“Crescita no e riforme nemmeno: 2014 buttato”. Giuseppe Turani

di Giuseppe Turani
Pubblicato il 17 Luglio 2014 - 14:14 OLTRE 6 MESI FA
"Crescita no e riforme nemmeno: 2014 buttato". Giuseppe Turani

“Crescita no e riforme nemmeno: 2014 buttato”. Giuseppe Turani (foto LaPresse)

ROMA –  Crescita significativa non ci sarà, riforme probabilmente neppure. Con queste premesse il 2014 rischia un altro anno buttato via. E’ il duro commento di Giuseppe Turani all’azione di governo. Commento pubblicato sul sito “Uomini e Business”. 

Scrive Turani:

 

Questo 2014 rischia di essere un altro anno buttato via. Difficile che ci sia una crescita significativa. E, forse, non sin vedranno nemmeno le riforme. In più la scena politica è agitata come non mai. Tutti aspettano gli aiuti di Bruxelles per rilanciare l’economia (problema chiave dell’Italia), ma si sa già che arriverà (se arriverà) poco e tardi. Per il resto si fanno polemiche su questo e su quello (compresa la questione delle preferenze nella nuova legge elettorale).

Per la verità, la politica italiana in questo momento ricorda l’immagine di quell’allegro signore che, dopo una serata passata al pub, invece di puntare dritto verso cada, continua a girare intorno allo stesso lampione, chiedendosi dove mai sia finita la sua abitazione.

La politica italiana sa benissimo che qui i problemi chiave sono le troppe tasse e una spesa pubblica che è troppo elevata e che nessuno (sembra) riesce a governare.

La politica, che ha sempre paura di alienarsi il favore popolare, ha evitato di affrontare di petto la questione e ha preferito lavorare di lima e in modo morbido, dando la caccia agli sprechi.

Ma i risultati non si sono visti e non si vedranno. Lo abbiamo già scritto un centinaio di volte, ma bisogna ripetersi: la questione della spesa pubblica non è contabile (o non solo), ma è politica. Nel senso che lo Stato deve ridurre un po’ il suo perimetro d’azione. Deve diventare insomma più leggero.

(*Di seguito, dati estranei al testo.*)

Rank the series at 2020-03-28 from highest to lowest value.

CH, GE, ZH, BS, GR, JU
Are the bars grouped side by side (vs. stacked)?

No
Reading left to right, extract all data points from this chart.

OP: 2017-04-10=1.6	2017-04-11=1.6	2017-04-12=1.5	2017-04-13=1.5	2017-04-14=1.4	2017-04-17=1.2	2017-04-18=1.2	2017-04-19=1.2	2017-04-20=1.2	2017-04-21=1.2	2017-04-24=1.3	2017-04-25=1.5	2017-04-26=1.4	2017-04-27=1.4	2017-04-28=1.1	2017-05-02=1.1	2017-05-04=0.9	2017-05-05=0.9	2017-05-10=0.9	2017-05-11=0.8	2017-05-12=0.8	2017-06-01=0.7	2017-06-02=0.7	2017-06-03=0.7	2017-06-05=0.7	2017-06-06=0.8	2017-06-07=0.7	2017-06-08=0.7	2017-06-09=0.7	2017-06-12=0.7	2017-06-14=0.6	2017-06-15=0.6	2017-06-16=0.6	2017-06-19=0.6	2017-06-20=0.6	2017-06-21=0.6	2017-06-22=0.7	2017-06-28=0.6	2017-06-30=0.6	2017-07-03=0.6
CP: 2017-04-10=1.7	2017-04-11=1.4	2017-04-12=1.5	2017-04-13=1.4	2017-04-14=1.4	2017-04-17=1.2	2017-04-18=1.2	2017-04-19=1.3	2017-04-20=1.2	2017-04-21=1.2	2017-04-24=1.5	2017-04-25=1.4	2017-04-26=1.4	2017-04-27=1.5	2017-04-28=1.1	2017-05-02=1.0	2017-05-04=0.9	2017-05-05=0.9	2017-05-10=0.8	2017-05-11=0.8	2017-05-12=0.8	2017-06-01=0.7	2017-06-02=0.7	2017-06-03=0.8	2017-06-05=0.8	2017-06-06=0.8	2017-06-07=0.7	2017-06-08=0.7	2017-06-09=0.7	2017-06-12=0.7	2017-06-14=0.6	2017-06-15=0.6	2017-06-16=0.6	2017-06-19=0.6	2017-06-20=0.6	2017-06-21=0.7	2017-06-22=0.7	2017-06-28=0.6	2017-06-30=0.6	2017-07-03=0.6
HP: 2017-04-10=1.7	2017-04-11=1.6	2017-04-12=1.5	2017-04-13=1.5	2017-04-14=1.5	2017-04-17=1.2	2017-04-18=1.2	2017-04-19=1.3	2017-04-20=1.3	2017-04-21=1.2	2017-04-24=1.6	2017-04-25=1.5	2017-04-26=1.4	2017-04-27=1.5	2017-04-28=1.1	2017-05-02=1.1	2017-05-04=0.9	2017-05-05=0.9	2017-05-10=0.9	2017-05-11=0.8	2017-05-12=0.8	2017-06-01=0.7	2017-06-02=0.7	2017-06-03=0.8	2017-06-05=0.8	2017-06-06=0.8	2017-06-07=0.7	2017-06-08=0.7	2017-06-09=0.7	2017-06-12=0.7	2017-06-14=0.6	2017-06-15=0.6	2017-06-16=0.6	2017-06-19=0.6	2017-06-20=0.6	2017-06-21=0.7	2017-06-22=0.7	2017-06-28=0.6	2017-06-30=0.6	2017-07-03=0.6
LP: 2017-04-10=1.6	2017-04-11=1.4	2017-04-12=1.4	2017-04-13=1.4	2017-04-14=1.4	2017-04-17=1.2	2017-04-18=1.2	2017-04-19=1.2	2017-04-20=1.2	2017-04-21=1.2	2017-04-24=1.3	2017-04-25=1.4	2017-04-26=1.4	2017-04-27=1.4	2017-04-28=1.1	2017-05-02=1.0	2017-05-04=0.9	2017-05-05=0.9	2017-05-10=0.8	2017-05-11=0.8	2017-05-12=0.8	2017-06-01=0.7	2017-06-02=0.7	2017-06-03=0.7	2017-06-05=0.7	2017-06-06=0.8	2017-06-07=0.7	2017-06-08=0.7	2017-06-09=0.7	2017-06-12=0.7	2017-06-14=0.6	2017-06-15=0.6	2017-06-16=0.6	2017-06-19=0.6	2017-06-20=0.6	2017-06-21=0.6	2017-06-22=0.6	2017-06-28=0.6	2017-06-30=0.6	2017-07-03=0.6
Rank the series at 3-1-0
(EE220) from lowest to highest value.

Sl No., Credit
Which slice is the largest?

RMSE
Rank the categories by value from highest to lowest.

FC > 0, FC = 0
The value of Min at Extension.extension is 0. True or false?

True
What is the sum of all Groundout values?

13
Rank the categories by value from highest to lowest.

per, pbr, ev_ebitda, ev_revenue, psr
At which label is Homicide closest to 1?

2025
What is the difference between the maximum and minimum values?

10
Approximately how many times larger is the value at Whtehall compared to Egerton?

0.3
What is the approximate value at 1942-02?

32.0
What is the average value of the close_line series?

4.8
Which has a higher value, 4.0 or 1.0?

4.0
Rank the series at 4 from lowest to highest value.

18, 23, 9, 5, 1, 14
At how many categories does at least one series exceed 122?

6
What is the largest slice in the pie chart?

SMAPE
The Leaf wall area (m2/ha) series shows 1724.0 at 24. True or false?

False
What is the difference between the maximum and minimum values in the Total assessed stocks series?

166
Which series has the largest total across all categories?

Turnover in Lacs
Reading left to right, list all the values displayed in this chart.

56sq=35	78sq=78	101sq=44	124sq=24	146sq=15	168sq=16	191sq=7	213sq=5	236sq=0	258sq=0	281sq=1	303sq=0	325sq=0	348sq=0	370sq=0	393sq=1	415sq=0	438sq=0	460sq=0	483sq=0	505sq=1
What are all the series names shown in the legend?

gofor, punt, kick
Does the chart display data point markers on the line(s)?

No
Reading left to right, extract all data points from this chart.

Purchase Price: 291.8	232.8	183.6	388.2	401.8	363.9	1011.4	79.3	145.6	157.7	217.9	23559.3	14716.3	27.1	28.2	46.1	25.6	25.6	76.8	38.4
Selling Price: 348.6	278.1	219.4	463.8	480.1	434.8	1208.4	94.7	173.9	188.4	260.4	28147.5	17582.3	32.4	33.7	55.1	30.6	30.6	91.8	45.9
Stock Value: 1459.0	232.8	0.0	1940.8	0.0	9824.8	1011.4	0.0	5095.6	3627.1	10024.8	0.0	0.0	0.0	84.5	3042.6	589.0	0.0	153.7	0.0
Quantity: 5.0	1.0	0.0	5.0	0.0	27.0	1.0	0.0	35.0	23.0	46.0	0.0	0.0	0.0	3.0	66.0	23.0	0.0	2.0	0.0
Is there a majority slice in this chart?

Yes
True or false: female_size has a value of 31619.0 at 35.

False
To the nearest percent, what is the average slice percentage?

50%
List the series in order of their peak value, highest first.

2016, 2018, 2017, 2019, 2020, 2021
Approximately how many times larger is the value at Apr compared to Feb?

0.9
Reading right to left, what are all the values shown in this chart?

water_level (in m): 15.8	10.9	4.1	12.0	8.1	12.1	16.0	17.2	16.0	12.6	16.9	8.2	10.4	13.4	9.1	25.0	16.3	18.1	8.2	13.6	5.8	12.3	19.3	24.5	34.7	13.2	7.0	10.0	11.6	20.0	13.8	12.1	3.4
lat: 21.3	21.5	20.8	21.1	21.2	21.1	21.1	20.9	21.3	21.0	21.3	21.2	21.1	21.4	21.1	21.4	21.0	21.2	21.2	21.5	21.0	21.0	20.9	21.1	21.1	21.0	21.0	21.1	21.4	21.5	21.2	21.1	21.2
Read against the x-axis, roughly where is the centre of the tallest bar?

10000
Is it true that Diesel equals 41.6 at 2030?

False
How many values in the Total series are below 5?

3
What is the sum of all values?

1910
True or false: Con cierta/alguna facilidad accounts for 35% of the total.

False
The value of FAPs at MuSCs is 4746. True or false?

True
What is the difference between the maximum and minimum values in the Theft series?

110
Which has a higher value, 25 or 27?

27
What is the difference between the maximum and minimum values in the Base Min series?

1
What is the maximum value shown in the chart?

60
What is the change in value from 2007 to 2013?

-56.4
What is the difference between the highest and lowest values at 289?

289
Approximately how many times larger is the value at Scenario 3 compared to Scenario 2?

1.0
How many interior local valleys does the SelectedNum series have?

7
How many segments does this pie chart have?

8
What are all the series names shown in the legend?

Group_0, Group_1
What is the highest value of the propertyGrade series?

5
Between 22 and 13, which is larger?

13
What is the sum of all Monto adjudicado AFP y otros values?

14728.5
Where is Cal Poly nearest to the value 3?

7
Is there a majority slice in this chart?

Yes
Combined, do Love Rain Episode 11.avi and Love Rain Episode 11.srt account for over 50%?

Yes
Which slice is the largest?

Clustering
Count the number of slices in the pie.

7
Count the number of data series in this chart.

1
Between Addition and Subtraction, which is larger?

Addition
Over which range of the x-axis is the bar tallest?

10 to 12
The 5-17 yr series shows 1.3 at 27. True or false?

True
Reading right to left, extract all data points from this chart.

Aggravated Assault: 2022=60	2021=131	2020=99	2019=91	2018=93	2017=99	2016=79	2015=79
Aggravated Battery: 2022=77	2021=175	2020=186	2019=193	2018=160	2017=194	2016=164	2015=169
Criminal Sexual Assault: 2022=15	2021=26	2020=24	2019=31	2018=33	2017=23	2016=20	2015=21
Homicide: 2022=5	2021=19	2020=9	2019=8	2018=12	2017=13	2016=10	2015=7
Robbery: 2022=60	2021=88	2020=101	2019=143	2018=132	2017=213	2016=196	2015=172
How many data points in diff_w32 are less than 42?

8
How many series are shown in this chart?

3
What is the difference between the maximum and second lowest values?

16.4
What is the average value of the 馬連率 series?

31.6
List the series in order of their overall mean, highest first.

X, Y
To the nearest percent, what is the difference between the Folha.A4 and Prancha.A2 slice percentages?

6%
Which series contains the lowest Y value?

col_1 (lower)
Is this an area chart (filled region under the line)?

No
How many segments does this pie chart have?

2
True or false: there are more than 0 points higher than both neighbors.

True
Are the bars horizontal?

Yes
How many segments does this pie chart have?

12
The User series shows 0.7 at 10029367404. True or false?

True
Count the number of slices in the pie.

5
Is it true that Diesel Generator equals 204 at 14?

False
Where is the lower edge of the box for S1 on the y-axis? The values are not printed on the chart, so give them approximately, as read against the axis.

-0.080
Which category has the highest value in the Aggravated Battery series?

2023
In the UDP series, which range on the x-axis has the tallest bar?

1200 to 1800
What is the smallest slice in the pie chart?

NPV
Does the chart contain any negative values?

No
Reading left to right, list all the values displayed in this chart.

I modi sarebbero tanti. Ad esempio si potrebbero mettere sotto controllo le Regioni, che ormai si muovono come stati nello Stato (hanno anche rappresentanze all’estero). Poi si potrebbe fare qualche riflessione sulle nostre forze militari: siamo un paese in crisi, perché abbiamo missioni militari in venti paesi? Non siamo mica i poliziotti del mondo. Non riusciamo nemmeno a catturare i ladri di casa nostra.

Poi si potrebbe cercare di capire se così tante università (quasi cento) servano davvero allo sviluppo del paese o se non siano un pretesto per distribuire stipendi a professori, assistenti e bidelli. E, naturalmente, titoli di studio inutili.

Infine siamo sicuri che tutta quella carta che gira per gli uffici pubblici e le banche (e le compagnie di assicurazione) sia indispensabile? Non credo proprio.

Per “cambiare verso” davvero ci vuole molto coraggio. E bisogna anche mettere in conto che, dopo, si può essere mandati a casa. Alla gente non piace essere tirata fuori dalle proprie illusioni.